EVOLUTION OF SEDIMENT DISPERSAL SYSTEMS DURING THE EARLY DRIFT PHASE OF U.S. ATLANTIC MARGIN DEVELOPMENT: INSIGHTS FROM DETRITAL ZIRCON U-PB GEOCHRONOLOGY

Passive margins serve as vital bookkeepers of geologic history, chronicling hinterland tectonics and landscape evolution in their extensive, continuous stratigraphic records. Though many passive margins worldwide are well understood, the U.S. Atlantic margin remains relatively understudied. We present detrital zircon (DZ) U-Pb ages from Early Cretaceous fluvial and deep marine sandstones to assess sediment provenance and routing systems operating during early development of the mid-Atlantic margin. These results test previous hypotheses of Early Cretaceous sediment dispersal systems and provide new insight into potential linkages between onshore and offshore depositional segments. Sandstones from the onshore, fluvial Potomac Gp (subsurface Maryland) are compared to offshore, turbidite sands of the Hatteras Fan (~600 km offshore mid-Atlantic).

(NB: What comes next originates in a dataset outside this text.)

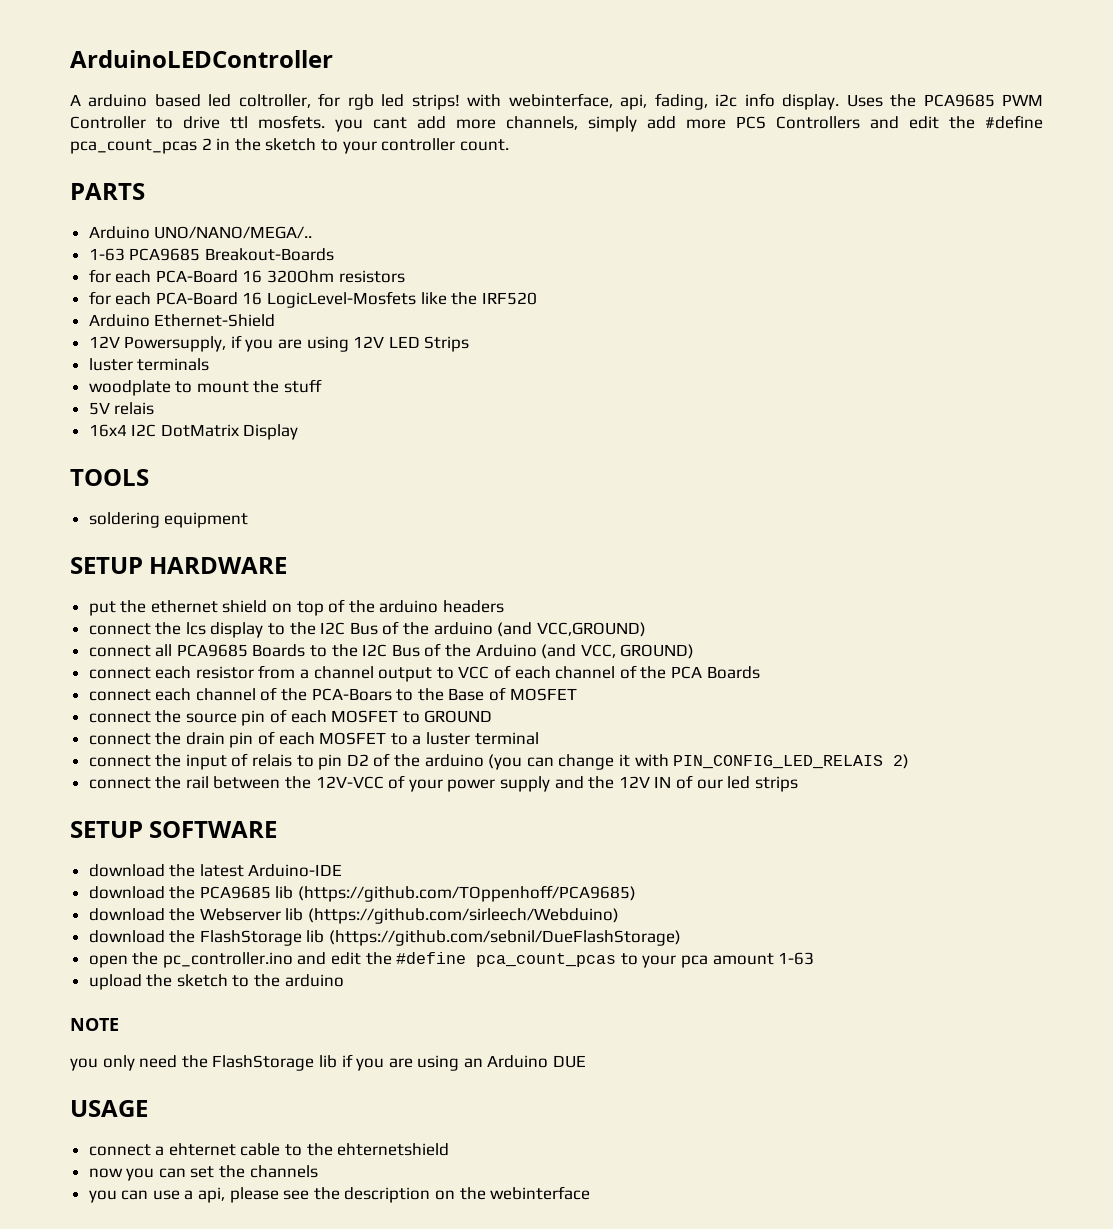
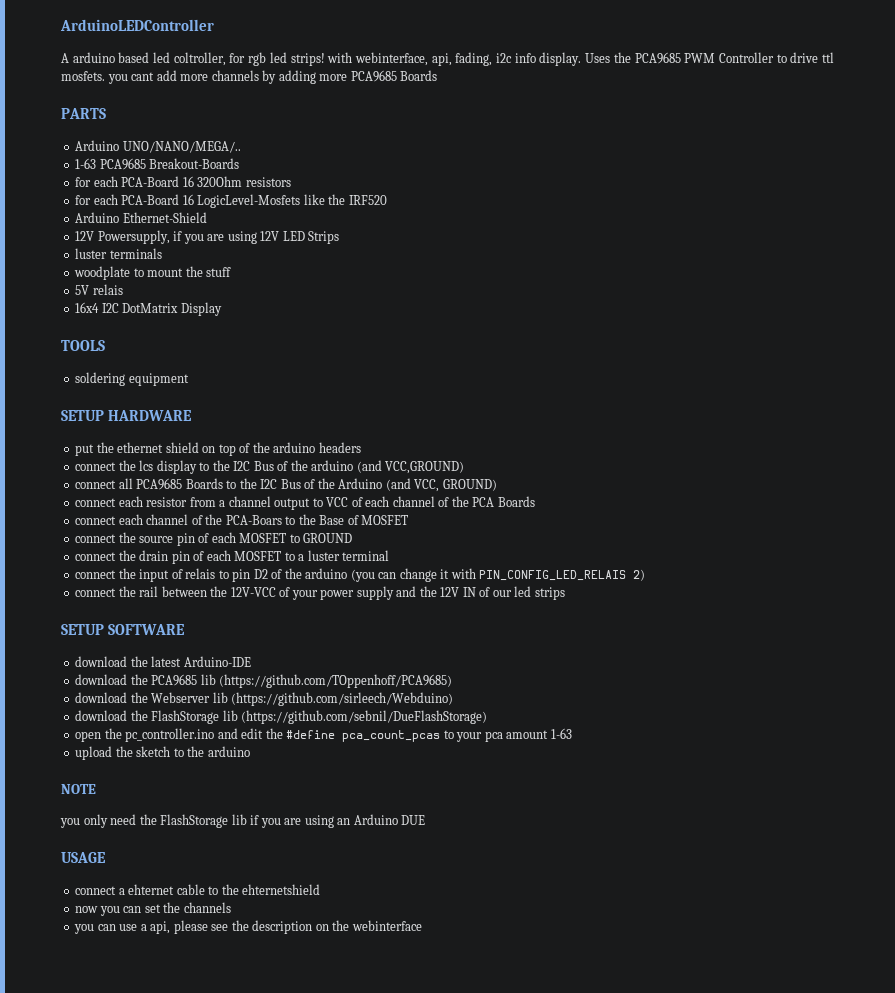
[506,115,1043,132] [70,138,509,154] channels, simply add more PCS Controllers and edit the #define pca_count_pcas 2 in the sketch to your controller count. -> [211,70,438,84] channels by adding more PCA9685 Boards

The basal Potomac Gp (Waste Gate Fm.), of Berriasian age, exhibits a unimodal age distribution, with a peak centered on ~600 Ma, attributable to the proximal, Pan-African (500-710 Ma) Carolina Terrane. In contrast, coeval turbidite sandstones feature a cosmopolitan age distribution consistent with an Appalachian hinterland heritage, including a dominant Grenvillian (920-1300 Ma) age peak with secondary modes attributable to Alleghenian (260-325 Ma), Taconic/Acadian (325-500 Ma), and Pan-African source terranes. The de-coupled nature of onshore and offshore age spectra suggests multiple independent systems operating along the margin during lowermost Cretaceous time (Berriasian-Hauterivian). By Aptian-Albian time, however, age spectra of the onshore strata of the Patuxent Fm and the offshore fan correlate, each exhibiting the widespread age distribution featured in the lower fan strata. These results suggest that Early Cretaceous sediment routing systems along the margin were dynamic, with onshore systems evolving from small catchments to regional drainage networks linked to distal offshore segments. These data represent the first geochronologic constraints on offshore Mesozoic strata from the U.S. mid-Atlantic, and provide new insights into the evolution of sediment routing during early drift of the U.S. passive margin.